Hello,
I recently sent a search warrant to Hughes Networking Systems for information about an IP address and who was using this IP address on a certain date and time. They responded stating that they were unable to provide that information because I did not provide a source port and that this certain IP address can be used by up to 250 users at a time. They gave me the following about source ports.
Source Port
PACKETS the flow across the internet, two numbers assigned to the connection. One somewhat random ( source port ) and the other not so random number ( destination port ). These numbers are assigned to the connection in conjunction with the IP address help uniquely identify the connection.
Example
97.48.23.334562
The IP address 97.48.23.33 had a connection that used source port of 4562.
I acquired the IP address in question from a previous search warrant sent to Facebook. Facebook returned the last IP address that was used to access a certain Facebook account. Does anyone know if Facebook would have these source ports that are with certain IP addresses? If so do you have any templates of what you may put in your search warrants?
Thanks for your help.
A request from Facebook would have a destination port of either 80 (HTTP) or 443 (HTTPS). The originating ISP may have a source port of something else so that it can internally manage multiple users traffic using fewer IP addresses. In order for Facebook to return data to the correct ISP, the return packs must contain the original IP address, for the ISP to then route the traffic back to the correct device, the original source port must be included. Facebook should keep this log??

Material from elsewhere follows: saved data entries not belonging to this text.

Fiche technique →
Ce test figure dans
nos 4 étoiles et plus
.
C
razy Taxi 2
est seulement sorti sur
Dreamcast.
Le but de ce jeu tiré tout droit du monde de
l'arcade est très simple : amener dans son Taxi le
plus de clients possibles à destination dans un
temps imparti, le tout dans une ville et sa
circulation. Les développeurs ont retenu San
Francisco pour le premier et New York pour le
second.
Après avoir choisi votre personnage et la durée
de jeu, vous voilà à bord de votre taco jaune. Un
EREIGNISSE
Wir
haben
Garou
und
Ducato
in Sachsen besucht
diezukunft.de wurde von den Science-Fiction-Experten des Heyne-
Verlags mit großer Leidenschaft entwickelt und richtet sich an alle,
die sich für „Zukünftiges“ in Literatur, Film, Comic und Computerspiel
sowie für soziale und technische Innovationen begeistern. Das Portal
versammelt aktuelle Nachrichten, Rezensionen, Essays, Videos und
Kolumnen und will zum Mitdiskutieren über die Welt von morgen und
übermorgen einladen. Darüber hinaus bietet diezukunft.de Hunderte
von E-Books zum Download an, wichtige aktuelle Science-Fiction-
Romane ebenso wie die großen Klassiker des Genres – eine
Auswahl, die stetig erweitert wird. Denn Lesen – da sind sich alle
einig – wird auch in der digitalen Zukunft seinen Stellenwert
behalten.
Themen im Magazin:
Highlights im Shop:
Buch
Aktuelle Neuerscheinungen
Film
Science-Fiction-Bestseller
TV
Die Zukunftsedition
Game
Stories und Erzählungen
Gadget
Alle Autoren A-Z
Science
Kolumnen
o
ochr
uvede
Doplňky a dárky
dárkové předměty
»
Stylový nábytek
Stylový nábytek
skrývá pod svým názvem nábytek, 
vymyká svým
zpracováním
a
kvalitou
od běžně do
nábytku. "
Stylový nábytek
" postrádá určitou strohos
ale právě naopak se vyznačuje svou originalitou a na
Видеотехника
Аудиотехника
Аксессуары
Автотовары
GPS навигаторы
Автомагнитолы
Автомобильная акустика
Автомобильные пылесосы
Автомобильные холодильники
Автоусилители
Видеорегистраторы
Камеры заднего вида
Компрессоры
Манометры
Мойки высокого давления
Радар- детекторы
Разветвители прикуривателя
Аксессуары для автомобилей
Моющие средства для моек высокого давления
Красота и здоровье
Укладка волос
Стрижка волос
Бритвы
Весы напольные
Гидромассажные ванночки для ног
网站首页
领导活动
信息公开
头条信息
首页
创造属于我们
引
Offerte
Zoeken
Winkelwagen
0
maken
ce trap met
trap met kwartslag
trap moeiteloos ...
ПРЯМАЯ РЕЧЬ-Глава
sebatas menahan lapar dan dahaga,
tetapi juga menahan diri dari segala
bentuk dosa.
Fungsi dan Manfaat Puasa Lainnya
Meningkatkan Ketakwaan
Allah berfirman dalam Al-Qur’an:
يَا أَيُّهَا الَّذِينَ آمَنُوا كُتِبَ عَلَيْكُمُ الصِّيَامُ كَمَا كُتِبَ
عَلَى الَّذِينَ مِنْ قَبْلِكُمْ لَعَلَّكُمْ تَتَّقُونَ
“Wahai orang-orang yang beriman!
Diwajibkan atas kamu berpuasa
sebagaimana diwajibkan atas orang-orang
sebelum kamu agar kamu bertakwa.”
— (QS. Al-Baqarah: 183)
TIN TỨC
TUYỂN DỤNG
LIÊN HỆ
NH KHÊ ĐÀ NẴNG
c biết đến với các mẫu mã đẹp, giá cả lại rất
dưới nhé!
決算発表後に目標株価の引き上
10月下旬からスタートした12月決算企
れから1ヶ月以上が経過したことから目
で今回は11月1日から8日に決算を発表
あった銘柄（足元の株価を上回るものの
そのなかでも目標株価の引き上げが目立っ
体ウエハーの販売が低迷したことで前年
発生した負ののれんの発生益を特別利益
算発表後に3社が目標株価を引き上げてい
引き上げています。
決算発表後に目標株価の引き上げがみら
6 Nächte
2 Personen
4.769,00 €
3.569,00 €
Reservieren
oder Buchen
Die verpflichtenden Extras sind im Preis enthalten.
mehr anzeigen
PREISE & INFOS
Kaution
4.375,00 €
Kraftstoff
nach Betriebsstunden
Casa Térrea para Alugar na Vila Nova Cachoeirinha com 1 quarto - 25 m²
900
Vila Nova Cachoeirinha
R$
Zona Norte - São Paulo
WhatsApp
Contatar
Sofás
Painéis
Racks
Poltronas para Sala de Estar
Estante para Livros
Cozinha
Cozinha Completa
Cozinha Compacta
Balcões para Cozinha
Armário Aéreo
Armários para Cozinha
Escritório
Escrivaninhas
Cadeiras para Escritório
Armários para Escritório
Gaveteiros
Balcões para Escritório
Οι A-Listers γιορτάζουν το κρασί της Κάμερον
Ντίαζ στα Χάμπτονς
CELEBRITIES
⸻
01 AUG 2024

For more information, look up port address translation (PAT)
Hope this helps.
Just to add to this somewhat.
PAT is more common in smaller networks, home networks for example. Typically, an ISP providing dial up or broadband services would assign the router an IP, either the same one each session (static) or a different one each session (dynamic). In this case, the ISP wouldn't need to know the source port number used, simply the IP address and the exact time Facebook logged the IP address on their servers.
A mobile telephone would typically work quite differently, in order to maximums the amount of users able to connect to the internet with fewer IP addresses, they would assign each handset an internal IP, typically in the 10.0.0.0/8 range of reserved IPs. All traffic would then get routed through a NAT (Network Address Translator) router that enables the 10.0.0.0/8 IP to use one set of IP addresses for internal traffic and a second set of addresses for external traffic. Still, in this scenario, port should not be something required by the ISP, they should just require the IP address and an accurate date and time the IP hit the Facebook server.
Would be interested to hear others thoughts on this.
Every request has a source port, in your case as well, the message will have the specific source port. You just need to find out the particular source port and you will find the proper reason in the least amount of time.
Would be interested to hear others thoughts on this.
I'm also thinking NAT. UDP connections however CAN use the same udp.srcport and udp.dstport since the protocol is "fire and forget" and does not need to be distinguished at the source - or even expect a response.
There are other attributes that could be used, like TCP sequence number or packet/payload size, packet content (cookies), browser footprint (http headers) that you could use to pinpoint the session you wish to acquire.
Providers who implement carrier-grade NAT mostly use deterministic NAPT, in order to keep up performance and to fulfill their LE response requirements. The outbound communication from an internal IP address will always be mapped to the same port range, so they have only the same amount of logs like with public IPs (logging private IP assignments instead). But they need the source port to determine the private IP and user.